一人で羞恥に打ちひしがれていると、王子はこちらを気にすることもなく、こともなげに「ああ」と言葉を続けた。
「マナーなんて気にしていても、どうせまた『やり直し』になるだろう」
「……それは」
その、一言で。
すべてが伝わってしまった。
「……その顔、本当にお前も『やり直して』いるんだな」
「……そういう、王子こそ」
全部、覚えているんですね。
その言葉に浮かべたカラン王子の笑顔は、なんとなく、迷子になった子供が母親を見つけたときのそれに似ていると思った。

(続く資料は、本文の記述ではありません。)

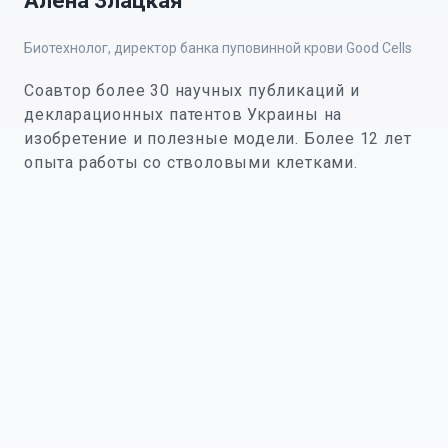
Алена Злацкая
Биотехнолог, директор банка пуповинной крови Good Cells
Соавтор более 30 научных публикаций и
декларационных патентов Украины на
изобретение и полезные модели. Более 12 лет
опыта работы со стволовыми клетками.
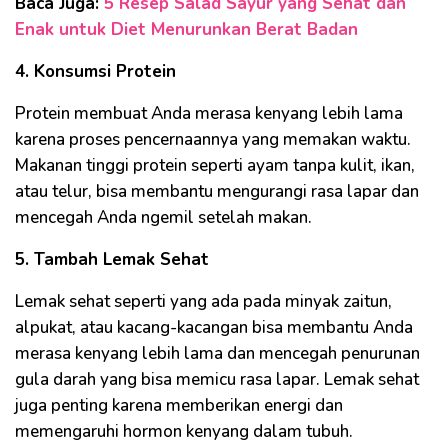
Baca Juga:
5 Resep Salad Sayur yang Sehat dan
Enak untuk Diet Menurunkan Berat Badan
4. Konsumsi Protein
Protein membuat Anda merasa kenyang lebih lama
karena proses pencernaannya yang memakan waktu.
Makanan tinggi protein seperti ayam tanpa kulit, ikan,
atau telur, bisa membantu mengurangi rasa lapar dan
mencegah Anda ngemil setelah makan.
5. Tambah Lemak Sehat
Lemak sehat seperti yang ada pada minyak zaitun,
alpukat, atau kacang-kacangan bisa membantu Anda
merasa kenyang lebih lama dan mencegah penurunan
gula darah yang bisa memicu rasa lapar. Lemak sehat
juga penting karena memberikan energi dan
memengaruhi hormon kenyang dalam tubuh.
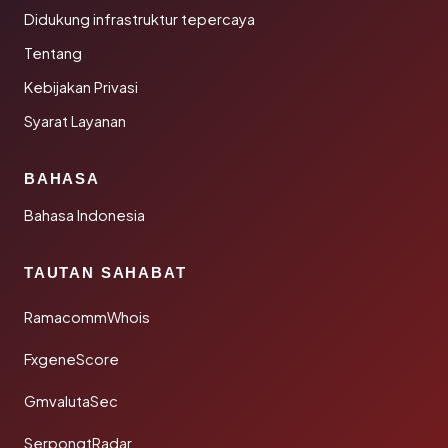
Didukung infrastruktur tepercaya
Tentang
Kebijakan Privasi
Syarat Layanan
BAHASA
Bahasa Indonesia
TAUTAN SAHABAT
RamacommWhois
FxgeneScore
GmvalutaSec
SerpongtRadar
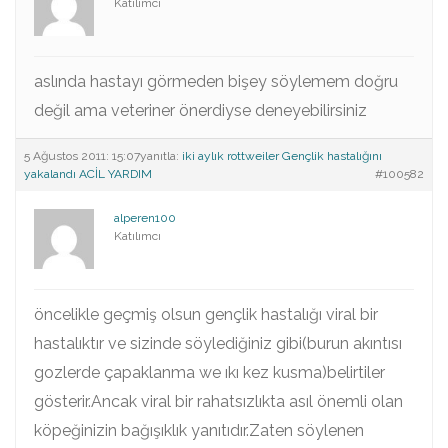
Katılımcı
aslında hastayı görmeden bişey söylemem doğru
değil ama veteriner önerdiyse deneyebilirsiniz
5 Ağustos 2011: 15:07
yanıtla:
iki aylık rottweiler Gençlik hastalığını
yakalandı ACİL YARDIM
#100582
alperen100
Katılımcı
öncelikle geçmiş olsun gençlik hastalığı viral bir
hastalıktır ve sizinde söylediğiniz gibi(burun akıntısı
gozlerde çapaklanma we ıkı kez kusma)belirtiler
gösterir.Ancak viral bir rahatsızlıkta asıl önemli olan
köpeğinizin bağışıklık yanıtıdır.Zaten söylenen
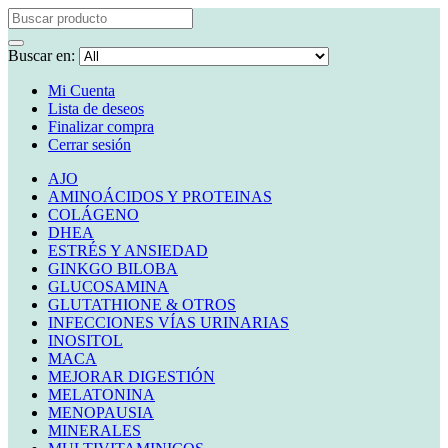
Buscar en:
Mi Cuenta
Lista de deseos
Finalizar compra
Cerrar sesión
AJO
AMINOÁCIDOS Y PROTEINAS
COLÁGENO
DHEA
ESTRÉS Y ANSIEDAD
GINKGO BILOBA
GLUCOSAMINA
GLUTATHIONE & OTROS
INFECCIONES VÍAS URINARIAS
INOSITOL
MACA
MEJORAR DIGESTIÓN
MELATONINA
MENOPAUSIA
MINERALES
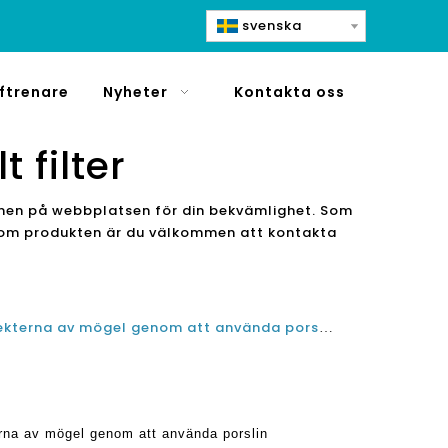
svenska
ftrenare
Nyheter
Kontakta oss
 filter
ämnen på webbplatsen för din bekvämlighet. Som
er om produkten är du välkommen att kontakta
Avvärja de negativa hälsoeffekterna av mögel genom att använda porslin antibakteriella luftrenare
erna av mögel genom att använda porslin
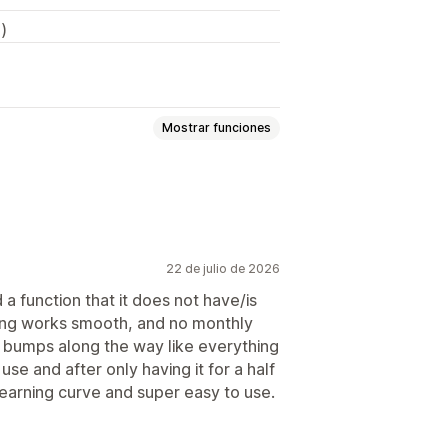
)
Mostrar funciones
Instrucciones
SS personalizado
Imágenes
spositivos móviles
22 de julio de 2026
 a function that it does not have/is
thing works smooth, and no monthly
ombre de la tienda
d bumps along the way like everything
o use and after only having it for a half
 learning curve and super easy to use.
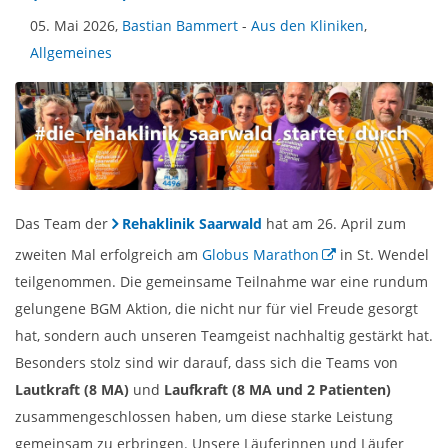
05. Mai 2026,
Bastian Bammert
-
Aus den Kliniken
,
Allgemeines
Das Team der
Rehaklinik Saarwald
hat am 26. April zum
zweiten Mal erfolgreich am
Globus Marathon
in St. Wendel
teilgenommen. Die gemeinsame Teilnahme war eine rundum
gelungene BGM Aktion, die nicht nur für viel Freude gesorgt
hat, sondern auch unseren Teamgeist nachhaltig gestärkt hat.
Besonders stolz sind wir darauf, dass sich die Teams von
Lautkraft (8 MA)
und
Laufkraft (8 MA und 2 Patienten)
zusammengeschlossen haben, um diese starke Leistung
gemeinsam zu erbringen. Unsere Läuferinnen und Läufer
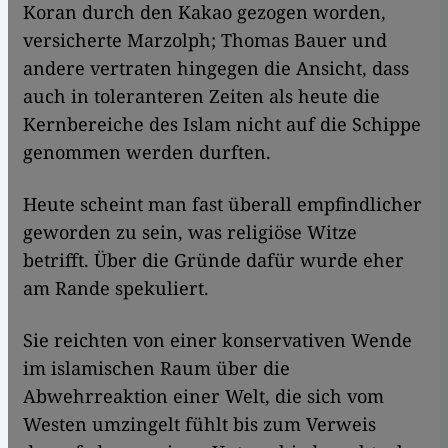
Koran durch den Kakao gezogen worden,
versicherte Marzolph; Thomas Bauer und
andere vertraten hingegen die Ansicht, dass
auch in toleranteren Zeiten als heute die
Kernbereiche des Islam nicht auf die Schippe
genommen werden durften.
Heute scheint man fast überall empfindlicher
geworden zu sein, was religiöse Witze
betrifft. Über die Gründe dafür wurde eher
am Rande spekuliert.
Sie reichten von einer konservativen Wende
im islamischen Raum über die
Abwehrreaktion einer Welt, die sich vom
Westen umzingelt fühlt bis zum Verweis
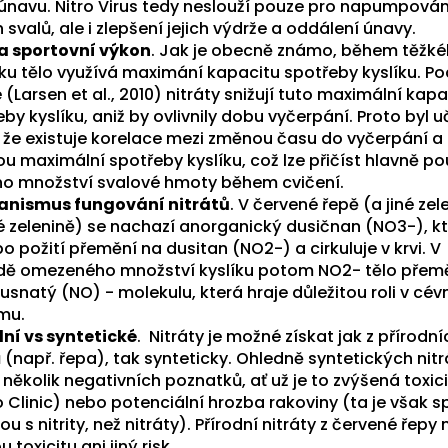
h únavu. Nitro Virus tedy neslouží pouze pro napumpován
 svalů, ale i zlepšení jejich výdrže a oddálení únavy.
na sportovní výkon
. Jak je obecně známo, během těžk
nku tělo využívá maximání kapacitu spotřeby kyslíku. Po
 (Larsen et al., 2010) nitráty snižují tuto maximální kapa
by kyslíku, aniž by ovlivnily dobu vyčerpání. Proto byl u
, že existuje korelace mezi změnou času do vyčerpání a
 maximální spotřeby kyslíku, což lze přičíst hlavně pou
ho množství svalové hmoty během cvičení.
nismus fungování nitrátů
. V červené řepě (a jiné zel
vé zelenině) se nachazí anorganický dusičnan (NO3-), kt
 po požití přemění na dusitan (NO2-) a cirkuluje v krvi. V
dě omezeného množství kyslíku potom NO2- tělo přem
usnatý (NO) - molekulu, která hraje důležitou roli v cé
mu.
dní vs syntetické
. Nitráty je možné získat jak z přírodní
 (např. řepa), tak synteticky. Ohledně syntetických nitr
 několik negativních poznatků, ať už je to zvýšená toxic
 Clinic) nebo potenciální hrozba rakoviny (ta je však 
ou s nitrity, než nitráty). Přírodní nitráty z červené řepy
 toxicitu ani jiný risk.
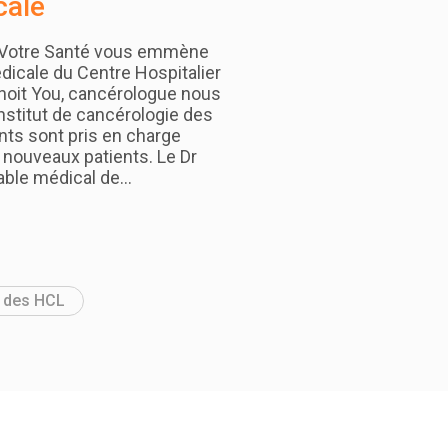
cale
e Votre Santé vous emmène
dicale du Centre Hospitalier
noit You, cancérologue nous
institut de cancérologie des
nts sont pris en charge
 nouveaux patients. Le Dr
able médical de…
e des HCL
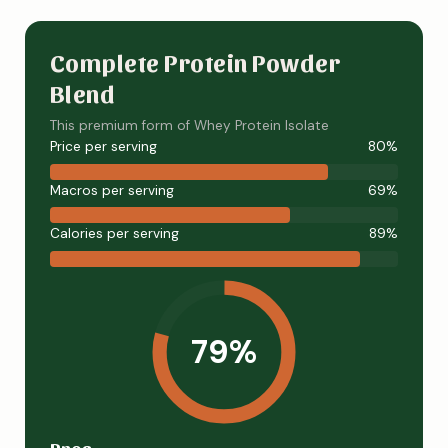
Complete Protein Powder
Blend
This premium form of Whey Protein Isolate
Price per serving
80%
Macros per serving
69%
Calories per serving
89%
79%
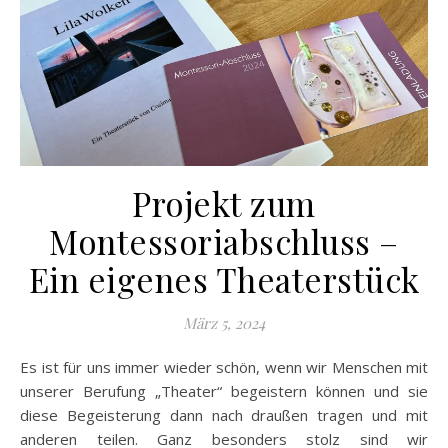
Projekt zum
Montessoriabschluss –
Ein eigenes Theaterstück
März 5, 2024
Es ist für uns immer wieder schön, wenn wir Menschen mit
unserer Berufung „Theater“ begeistern können und sie
diese Begeisterung dann nach draußen tragen und mit
anderen teilen. Ganz besonders stolz sind wir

話を聞くと、どうやら王子もしっかりとループに巻き込まれているようだった。
が、私と違うのは、ある日唐突に『終わり』が来る、という事。
ある日目が覚めると、突然全てが『なかった』ことになり、とある日に巻き戻っているようになったらしい。
「……それは」
あまりにも、怖すぎる。
言葉にならない王子の話に、思わず青くなった。
私は、『自分が死んだら』巻き戻る、というギミックを知っている。
逆を言えば、死なない限りは記憶が続くということ。
けれど、王子のそれは。
いつ『なかったことに』なるのかもわからず。
いつ隣を歩く人から『自分と過ごした記憶』が消えるのかもわからない。
そんなの、考えただけで、気が狂いそうだ。
「そこまでじゃない。元々あまり深く関わっている人間も少ないからな。面倒ではあったが、ある意味便利でもあった」
「メンタル強……」
「これくらいじゃないと、王城ではやっていけないぞ」
「王城こわ……」
ええ……と軽く引く私に、王子は少しむっとしたような顔をした。
「お前に言われたくない。なんだ、突然親しかった人間の態度が初対面のそれに変わり、死ぬと誕生日に戻る、など」
それこそ気が狂う。
そこまで言います?
言う。
「「…………」」
そこまで言い合って、お互い顔を見合わせた。
そして、どちらがともなく、笑いがこぼれる。
「あはは、確かに……! 言われてみれば、ひっどい環境ですねぇ、私たち」
「ふ……はは、そうだな」
きっと、お互い、こんな共通点でもなかったら、こんなふうに笑いあうこともなかった。
片や一国の王子様で、片や親に捨てられた教会の娘だ。
身分違いにもほどがある。
そして、『どうせ全てが他人の記憶から消える』と分かっているからこそ、今、王子は一人の人間として私とこうして会話をしてくれているんだろう。
こんな特殊な環境限定の、いびつな関係。
それでも、同じ境遇に置かれている人間が、確かに隣にいる。
その事実はあまりにも心地よくて──私たちは、取り留めのないことを、気が済むまで語り合った。